И Полуяров внезапно вспомнил: да ведь жену и сына Алеши Хворостова расстреляли в том карьере на кирпичном! И расстрелял Жабров. Вот то главное, что он предчувствовал, что томило его весь вечер. Значит, и он повинен в смерти родных Алеши. Почему он тогда, в тот осенний вечер, не задержал, не сдал коменданту Жаброва? Ведь догадывался, что Жабров готовится к предательству. Или уж вынуть бы пистолет. Побоялся. Гуманизм! Самосуд! Штрафная! Спросил хрипло:
— Приговор Жаброву уже вынесен?
— Третьего дня в исполнение приведен.
— Расстреляли?
— Повесили. И представляете, в ночь перед приведением в исполнение приговора, когда Президиум Верховного Совета уже отклонил его просьбу о помиловании, он обратился к начальнику тюрьмы. И что попросил! Никогда не угадаете. Нормальному человеку даже вообразить трудно. Попросил, чтобы к нему в камеру женщину привели.
…Сидели молча. Мрачные, уставшие, словно постаревшие. Молча слушали, как стучат колеса, как скрипит вагон тонкими сухими перегородками. Внезапно приподнялась Нонна с широко открытыми испуганными глазами.
— Ты здесь, Сережа? Боже! Мне такой ужасный сон приснился. Дай руку.
Полуяров сел возле Нонны. Та снова опустилась на подушку, прижала к лицу руку мужа. Сергей ощущал теплоту ее дыхания и полуоткрытых губ. Когда Нонна уснула, осторожно убрал руку.
— Славная у вас жена, — шепотом, чтобы не потревожить спящую, проговорил Титарев.
— Как Чехов писал: жена есть жена.
— Не скажите, — покачал головой Титарев. Проговорил с неожиданной грустью: — Только под старость начинаешь по-настоящему ценить хороших и милых женщин. Помните, у Тютчева:
О, как на склоне наших лет
Нежней мы любим и суеверней…
Встал. Потянулся.
— Что-то я совсем раскис. Устал до чертиков. Пора в объятия Морфея. — Раздеваясь, вздыхал: — Нет, уйду в отставку. Ну их подальше, преступников, предателей, подлецов. Пусть кто помоложе с ними возится, а я буду клубнику сажать да внукам сказки рассказывать.
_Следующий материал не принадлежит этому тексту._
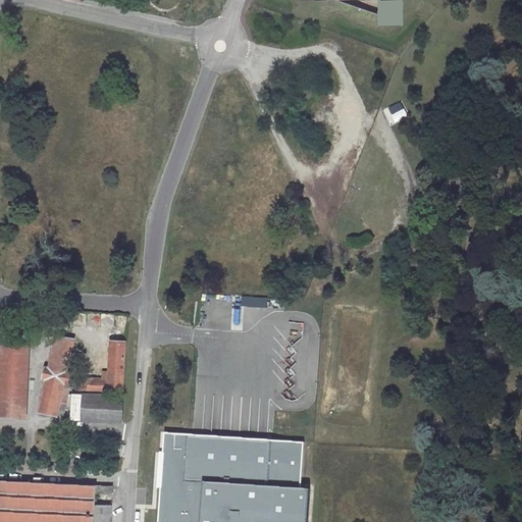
[(390,123),(408,115),(401,101),(383,109),(390,123)]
— Надо покурить, — и Полуяров вышел в коридор.
Там было пусто, все двери в купе закрыты, проводницы и те притихли в своем отделении. Темная, беззвездная ночь стремительно проносилась за окном. Полуяров смотрел в темноту, и на душе тоже было темно. В голову лезли невеселые мысли. Много ошибок, оплошностей, глупостей совершил он в жизни. Но все ошибки и промахи отступили назад, стушевались, сникли, уступив место одной главной, самой большой ошибке: Жабров! Глядя в темень ночи, думал с сожалением и упреком: почему они тогда на зарое не догнали Тимошку Жаброва? Почему в ресторане не прислушался к словам официантки, безошибочно определившей, что Жабров враг? Почему на пустынной Паровозной улице он отпустил Жаброва, не задержал? Мог! Должен был! А не сделал, прошел мимо, позволил Жаброву ходить по нашей земле. Почему?
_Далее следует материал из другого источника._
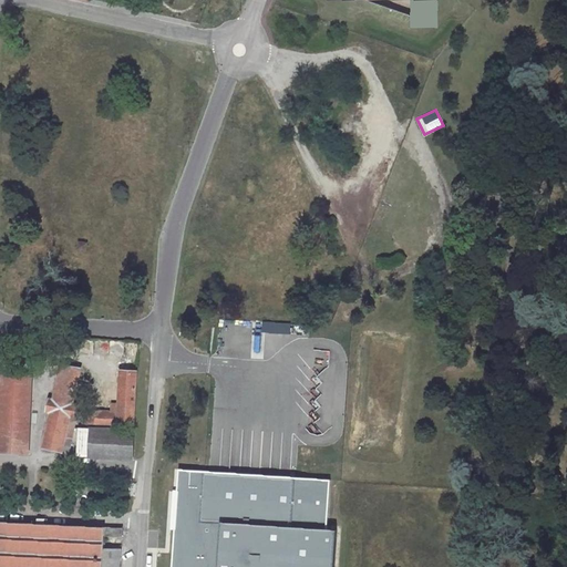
[(264,331),(291,332),(292,322),(265,322),(264,331)]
— Да что я в самом деле заладил: почему, почему? — тряхнул головой Полуяров. — Черт с ними, с Жабровым и прочей мразью. Главное мы сделали: победили! Теперь жизнь перевернула страницу, и пусть на ней, новой и чистой, время пишет только светлые строки.
…А тем временем на востоке уже посветлел и стал розовым край неба. Казалось, что поезд мчится, спешит в рассвет. Вереница легких облачков остановилась в набирающем синеву небе, готовясь встретить восход солнца. Так сбегаются легкомысленные поклонницы встречать выход любимого тенора.
Поезд шел среди знаменитых среднерусских садов. И сады цвели. Густо, неистово, к урожаю. И цвет их был розов. Может быть, от первых лучей солнца.